At one point, the Caribbean Community decided to remove references in the draft document to men-who-have-sex-with-men, sex-workers, and “reproductive rights,” since they were “not in keeping with the direction in which we had decided we wanted to go as a family of nations,” Flood-Beaubrun related.
“And UNAIDS, a UN agency, clearly was not happy with that,” she said.
Within hours of negotiating the position of the Caribbean Community before the UN, Flood-Beaubrun found herself at the center of a smear campaign fueled by high-ranking staff at UNAIDS. An email was circulated to various embassies, Caribbean missions, and government departments in Saint Lucia in which the delegate was accused of promoting her own agenda.
“I have just received an [sic] note from NY [New York] that the St. Lucia representative at the UN is at this very moment is [sic] negotiating in the name of CARICOM the draft of the political declaration for the upcoming UN HLM in NY,” the email, obtained by LifeSiteNews, states.
“This is very worrisome. This representative has consistently fought against the inclusion of any language around naming key populations such as MSM [men-who-have-sex-with-men], Sex workers or drug users in the political declaration. She has consistently supported conservative positions of the Holy See and Egypt and fought against any issues related to sexual and reproductive health,” the email continued.
“Given our 9th Round GTATM project and its focus on these same key populations, I can not see how CARICOM can endorse a position which is really the personal views of the Saint Lucia representative,” the email states.
Flood-Beaubrun related to LifeSiteNews just how ridiculous the allegations were.
“I have to make it really clear that the way the negotiations work is, the lead negotiator — which I was in that case — never sits in the negotiations on their own. We sit there with the representatives of our country. So, when one person speaks, it is after discussion with other delegates from the Caribbean Community. So, at no point did I advance any position that had not been already collectively decided.”

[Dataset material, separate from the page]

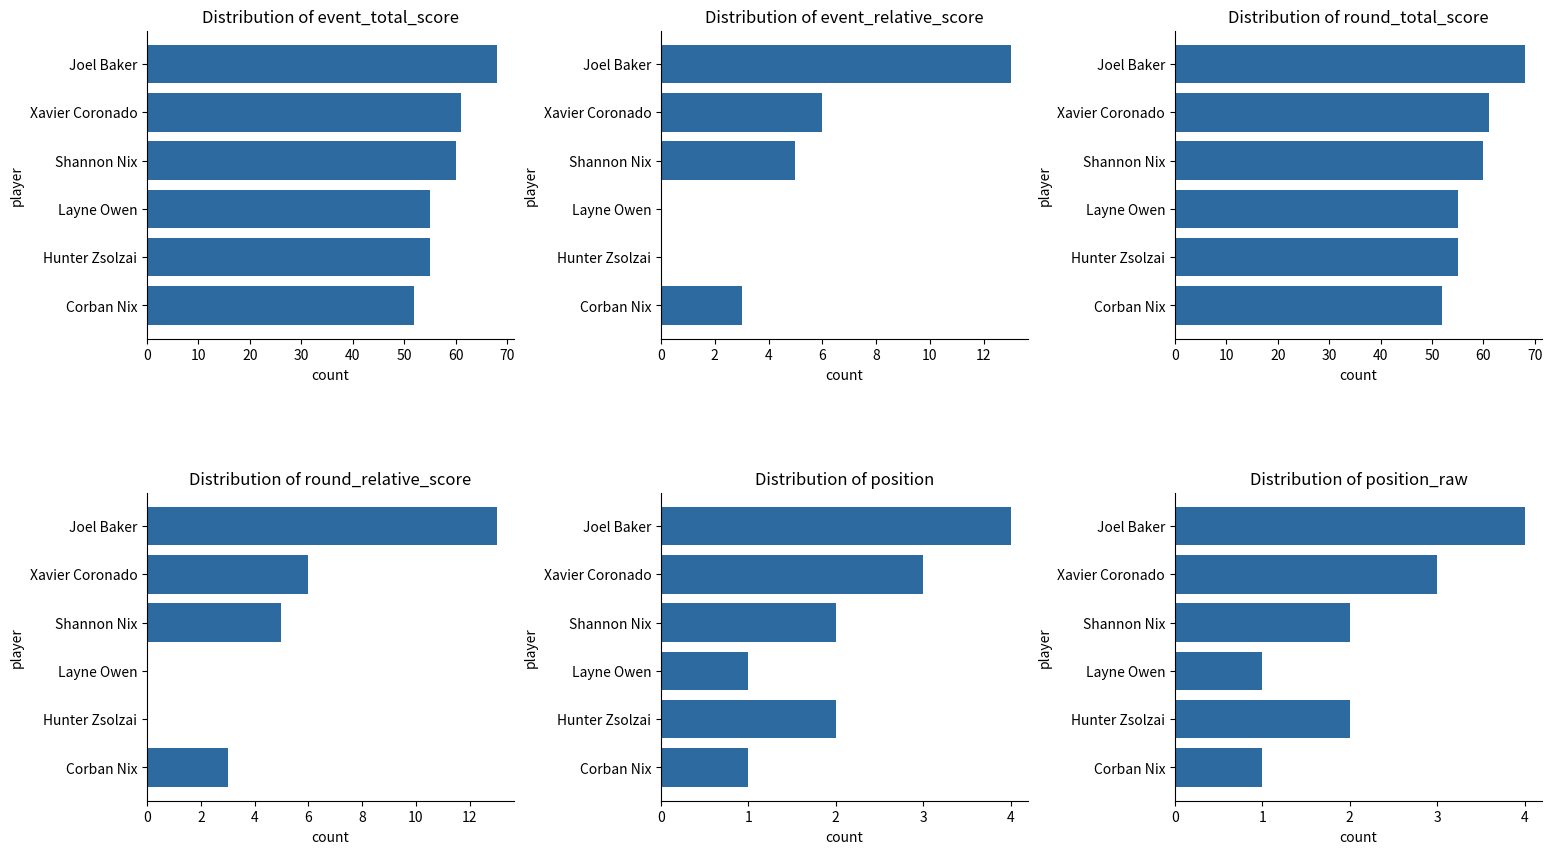

How many groups of bars are there?

6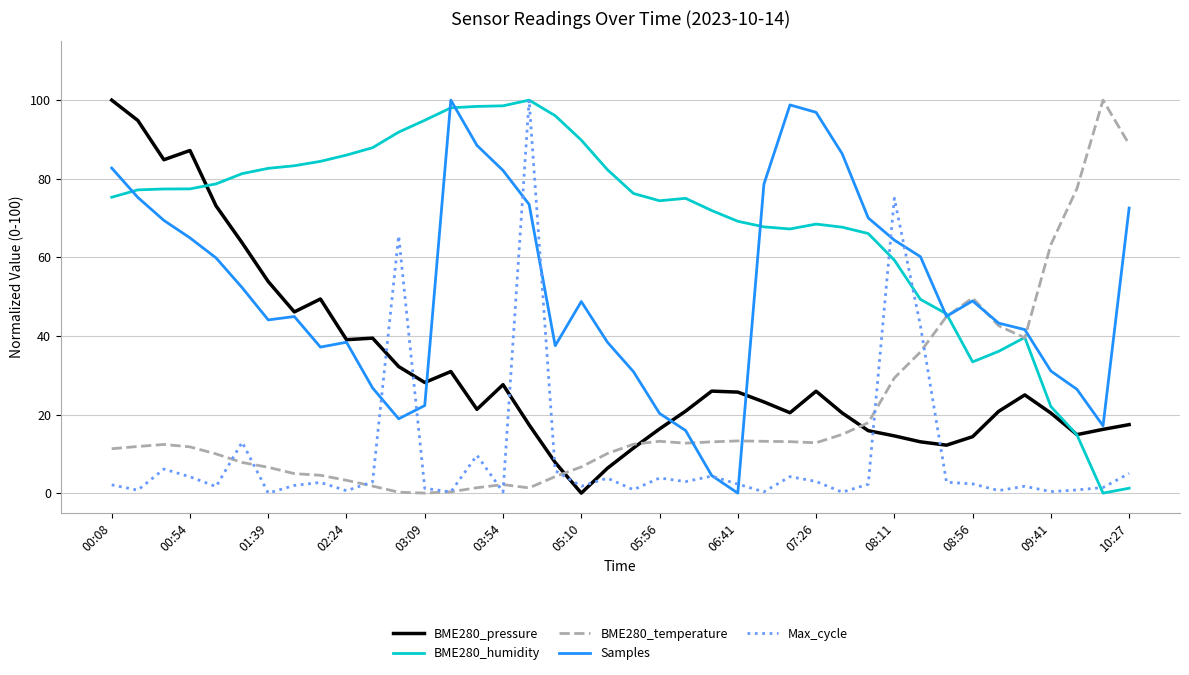

Which series has the largest total across all categories?

BME280_humidity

Flood-Beaubrun said that when other delegates from the Caribbean Community she was representing learned of the smear campaign, they rallied to her defense, sending letters of support to high-ranking Saint Lucia officials on her behalf.
“I would like to underscore that the CCOM representative, Mrs. Flood-Beaubrun, has been faithfully negotiating according to the CARICOM mandate,” wrote Miriam A. Mac Intosh, First Secretary Permanent Mission of Suriname to the United Nations, in a letter obtained by LifeSiteNews.
But UNAIDS officials went one step further, meeting with high-ranking government officials in Saint Lucia’s capitol to complain about the delegate. Within days Flood-Beaubrun stood accused by her own countrymen of “attacking” UNAIDS and bringing the organization into “disrepute.”
“And, although I had the backing of all of the delegates with whom I worked with on these issues, well, my government said that my contract would not be renewed because UNAIDS had complained about me,” she said.
When Flood-Beaubrun's position was handed over to someone else, the HIV/AIDS document was pushed through with the exact wording that UNAIDS wanted.
Flood-Beaubrun criticized the UN for pressuring sovereign member states into accepting ideologies that are foreign to national morality.
“This is such a serious issue, because member states are sovereign. UN agencies are accountable to member states. It is member states who are to direct UN agencies as to what to do. And there we had the reverse scenario, where a UN agency is threatening a member state,” she said.